Re: Atmosfeer van een planeet: hoe blijft die stabiel?

Jouw introductie over de huidige theorie over dampkringverlies verschilt sterk met wat daarover in wikipedia staat. (klik) Hoe verklaar je dat?

Berichten: 12.262

Re: Atmosfeer van een planeet: hoe blijft die stabiel?

WimDJ schreef:  
 Boven de 56e breedtegraad verdwijnen ongeveer 43 x E+24 zuurstof ionen per seconde in de ruimte [4].  
 
Hoe kom je aan dat getal? In het artikel zelf wordt het zo te zien niet genoemd (zie bijlage), maar wel een berekening getoond. 
 
Overigens is het niet bijster veel als het al klopt, in een fles limonade zitten meer zuurstofatomen dan daar per seconde verloren gaan. Bovendien lijkt het artikel vooral een situatie tijdens een zonnestorm te beschrijven, en is het geen constante flow. 
Bijlagen
gms.pdf
(1.09 MiB) 220 keer gedownload
Victory through technology

Gebruikersavatar
Moderator
Berichten: 8.166

Re: Atmosfeer van een planeet: hoe blijft die stabiel?

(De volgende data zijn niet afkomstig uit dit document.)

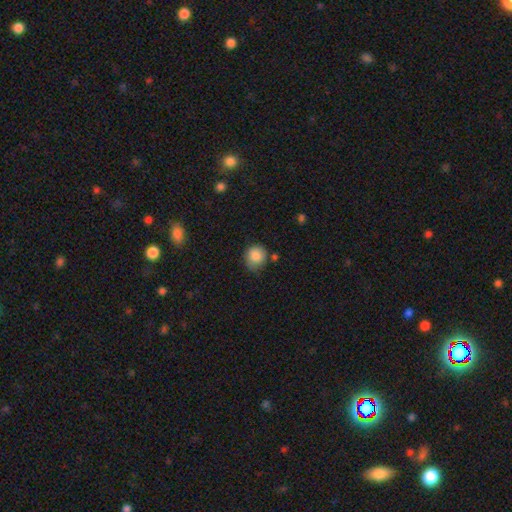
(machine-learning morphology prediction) type=smooth (85%); roundness=round (87%); merging=none (68%).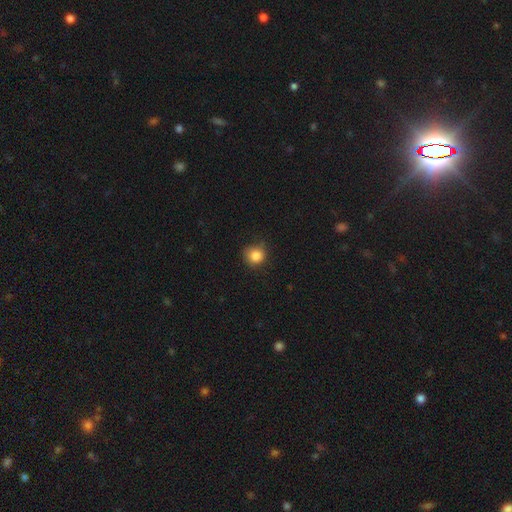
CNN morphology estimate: type=smooth (85%); roundness=round (87%); merging=none (73%).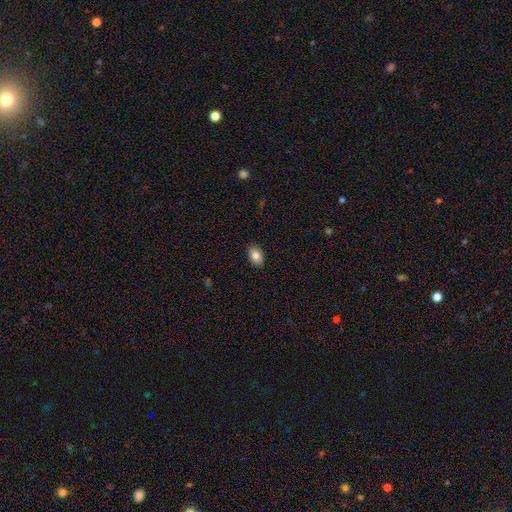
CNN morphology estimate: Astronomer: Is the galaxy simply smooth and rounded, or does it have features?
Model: smooth — 84%.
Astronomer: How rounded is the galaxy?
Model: in between — 83%.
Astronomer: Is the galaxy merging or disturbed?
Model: none — 89%.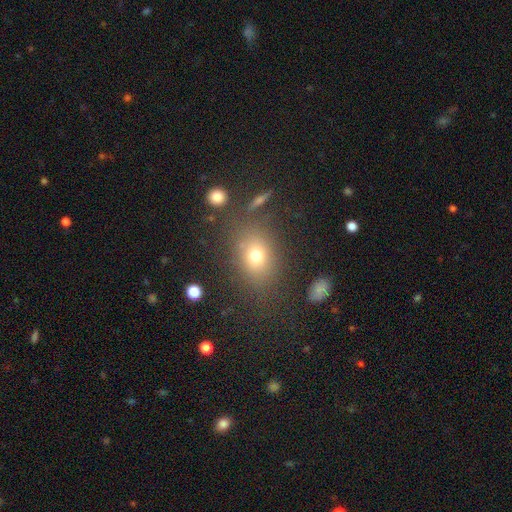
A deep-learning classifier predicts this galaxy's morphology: This is likely a smooth galaxy (71%). How rounded: possibly in between (55%). Merging: likely none (76%).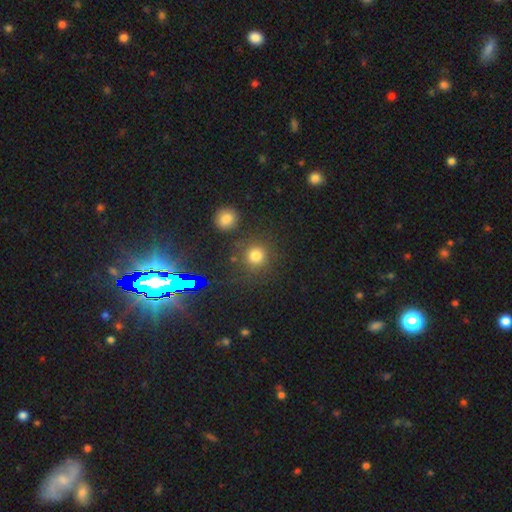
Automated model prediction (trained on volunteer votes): Smooth or featured: smooth — 73% (star or artifact — 20%)
How rounded: round — 91% (in between — 7%)
Merging: none — 80% (minor disturbance — 9%)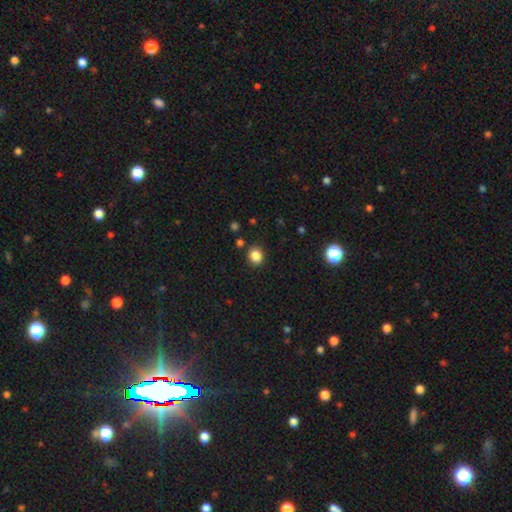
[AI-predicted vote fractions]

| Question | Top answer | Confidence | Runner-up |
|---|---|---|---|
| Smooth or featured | smooth | 84% | star or artifact (12%) |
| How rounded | round | 74% | in between (25%) |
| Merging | none | 87% | minor disturbance (8%) |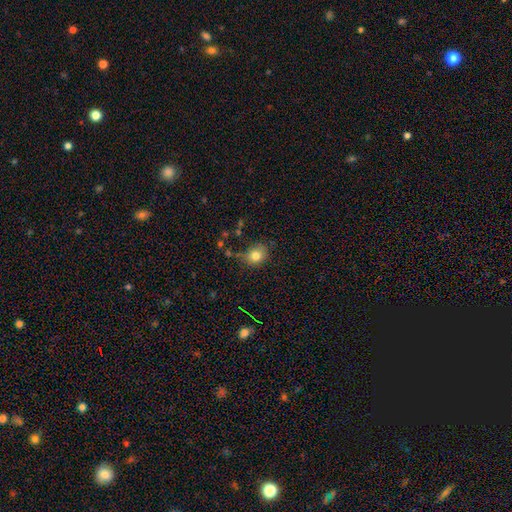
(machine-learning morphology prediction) Smooth or featured?
  - smooth: 80% *
  - star or artifact: 12%
  - featured or disk: 8%
How rounded?
  - round: 66% *
  - in between: 33%
  - cigar-shaped: 1%
Merging?
  - none: 68% *
  - minor disturbance: 22%
  - major disturbance: 6%
  - merger: 4%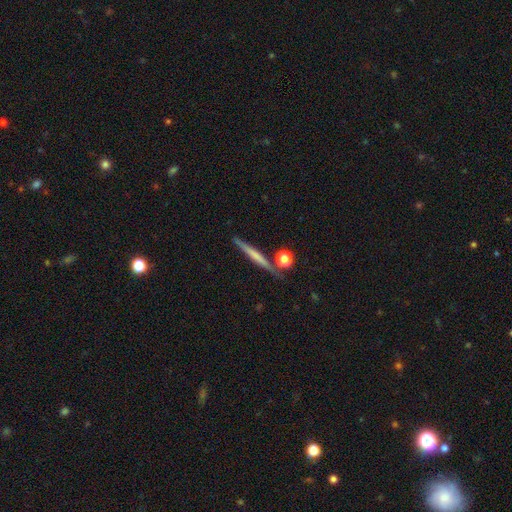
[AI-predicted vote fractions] This appears to be a smooth galaxy with no disk features (49%). Merging: none (80%).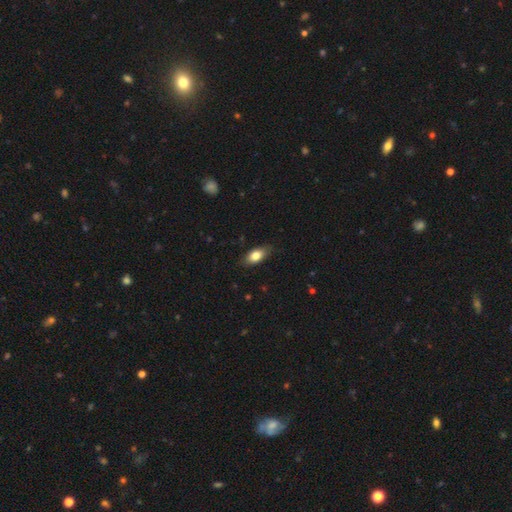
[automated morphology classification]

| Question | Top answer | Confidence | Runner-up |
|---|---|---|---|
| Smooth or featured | smooth | 79% | featured or disk (14%) |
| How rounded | in between | 88% | cigar-shaped (8%) |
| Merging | none | 83% | minor disturbance (13%) |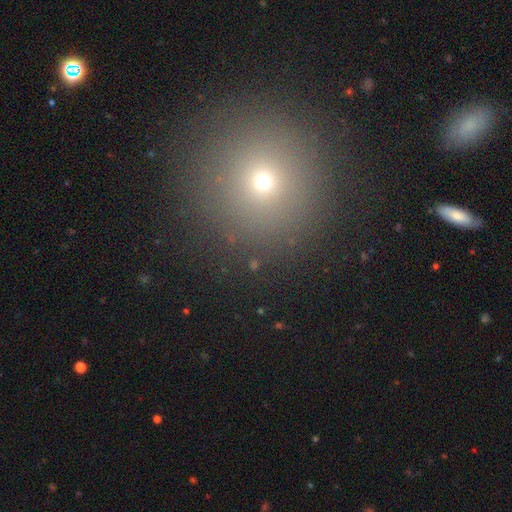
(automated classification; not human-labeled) Morphology: type=smooth (65%); roundness=round (95%); merging=none (91%).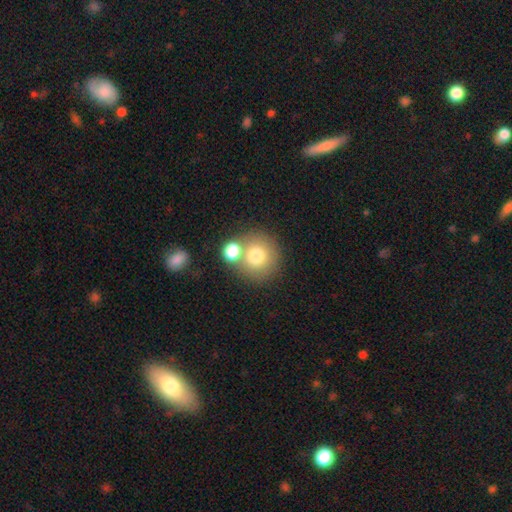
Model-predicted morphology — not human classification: Smooth or featured? smooth (75%)
How rounded? round (92%)
Merging? none (60%)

Heb je al eens geprobeerd uit te rekenen wat die door jou veronderstelde 'centrifugering' door de rotatie van de Aarde eigenlijk voorstelt?
 
evenwicht tussen verlies van dampkring moleculen en ionen naar de ruimte door 6 verliesprocessen en aanvulling vanuit de levende natuur
 
Kijk nog eens naar Venus (is al eerder aan de orde geweest): Die planeet heeft 10% minder zwaartekracht dan de Aarde en de instraling van de Zon is twee keer zo intens. Daar wordt dus sterker geïoniseerd en meer weggeduwd. De door jou veronderstelde diffusie door drukverschillen zou er stukken groter moeten zijn dan hier (93 bar atmosferische druk). 
 
Drie van de zes door jou vermeende verliesoorzaken zijn daar sterker dan hier op Aarde, en de gravitatie is er bovendien zwakker. Het verlies van atmosfeer zou, jouw denkwijze volgend, veel sterker moeten zijn dan bij de Aarde. 
De logische conclusie zou dan, jouw argumenten even serieus nemend, moeten zijn dat er een sterke aanvulling door de levende natuur op Venus plaats moet vinden om dat evenwicht te herstellen. Hoe wil je dit rijmen?
 
Overigens is er wel degelijk in situ onderzoek gedaan aan de samenstelling van de atmosfeer op grote hoogte. In het verleden, en recent door ExoCube klik. Mars Express en Maven dragen bij aan de kennis m.b.t. atmospheric loss bij planeten, telescoopwaarnemingen op Aarde bieden ons informatie over de samenstelling van planeetatmosferen (en het verlies daarvan) dus de kennis van zaken is niet alleen puur theoretisch zoals jij veronderstelt.

Gebruikersavatar
Berichten: 10.584

Re: Atmosfeer van een planeet: hoe blijft die stabiel?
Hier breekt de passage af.